**Assignment**
Copy every line from the data below in which the string "operadora" can be found.

**The data**
+ + + +

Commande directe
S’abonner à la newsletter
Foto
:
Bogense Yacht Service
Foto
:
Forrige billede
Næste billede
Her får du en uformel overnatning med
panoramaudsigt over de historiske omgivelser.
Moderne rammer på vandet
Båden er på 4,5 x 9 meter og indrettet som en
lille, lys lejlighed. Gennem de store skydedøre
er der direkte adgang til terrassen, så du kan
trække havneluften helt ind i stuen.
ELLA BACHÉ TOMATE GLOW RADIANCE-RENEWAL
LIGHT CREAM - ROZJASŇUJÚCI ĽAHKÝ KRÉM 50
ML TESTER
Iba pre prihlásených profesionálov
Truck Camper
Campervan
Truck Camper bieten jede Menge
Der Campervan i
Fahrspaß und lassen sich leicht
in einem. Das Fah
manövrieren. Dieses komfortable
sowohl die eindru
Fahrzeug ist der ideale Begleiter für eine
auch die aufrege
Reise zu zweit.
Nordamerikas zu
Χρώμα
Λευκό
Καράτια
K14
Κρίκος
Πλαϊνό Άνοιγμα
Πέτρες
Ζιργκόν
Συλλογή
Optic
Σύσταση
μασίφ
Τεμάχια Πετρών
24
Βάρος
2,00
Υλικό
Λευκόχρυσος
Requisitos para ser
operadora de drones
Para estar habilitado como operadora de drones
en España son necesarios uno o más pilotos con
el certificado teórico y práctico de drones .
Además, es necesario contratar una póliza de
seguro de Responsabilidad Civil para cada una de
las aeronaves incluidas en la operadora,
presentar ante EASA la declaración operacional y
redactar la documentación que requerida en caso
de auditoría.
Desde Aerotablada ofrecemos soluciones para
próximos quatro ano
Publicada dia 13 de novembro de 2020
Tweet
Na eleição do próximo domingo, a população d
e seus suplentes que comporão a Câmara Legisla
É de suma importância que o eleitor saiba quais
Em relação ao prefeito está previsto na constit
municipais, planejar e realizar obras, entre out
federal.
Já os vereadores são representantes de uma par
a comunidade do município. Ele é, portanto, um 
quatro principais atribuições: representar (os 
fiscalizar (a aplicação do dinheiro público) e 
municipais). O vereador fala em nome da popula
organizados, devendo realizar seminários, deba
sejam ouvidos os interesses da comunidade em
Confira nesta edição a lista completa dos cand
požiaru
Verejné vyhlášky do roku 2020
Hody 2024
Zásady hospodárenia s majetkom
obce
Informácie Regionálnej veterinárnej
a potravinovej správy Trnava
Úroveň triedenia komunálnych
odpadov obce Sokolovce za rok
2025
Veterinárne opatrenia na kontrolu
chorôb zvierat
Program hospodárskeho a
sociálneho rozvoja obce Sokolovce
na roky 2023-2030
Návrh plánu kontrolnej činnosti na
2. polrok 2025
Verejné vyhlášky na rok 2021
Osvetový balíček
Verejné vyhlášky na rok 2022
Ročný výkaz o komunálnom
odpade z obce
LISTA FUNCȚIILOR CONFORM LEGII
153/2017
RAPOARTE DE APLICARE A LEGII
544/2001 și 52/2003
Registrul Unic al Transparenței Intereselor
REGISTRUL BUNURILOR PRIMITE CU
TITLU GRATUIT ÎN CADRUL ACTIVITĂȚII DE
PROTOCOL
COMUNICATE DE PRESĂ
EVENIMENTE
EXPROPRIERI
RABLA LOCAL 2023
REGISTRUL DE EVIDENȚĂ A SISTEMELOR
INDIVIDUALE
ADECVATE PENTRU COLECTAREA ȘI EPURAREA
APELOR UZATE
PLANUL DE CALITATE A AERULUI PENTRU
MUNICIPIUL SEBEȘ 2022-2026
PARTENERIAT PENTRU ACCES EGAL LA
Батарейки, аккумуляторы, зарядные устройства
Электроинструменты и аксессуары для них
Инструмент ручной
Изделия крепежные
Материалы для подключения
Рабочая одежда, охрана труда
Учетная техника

+ + + +

**Problem solution**
operadora de drones
Para estar habilitado como operadora de drones
las aeronaves incluidas en la operadora,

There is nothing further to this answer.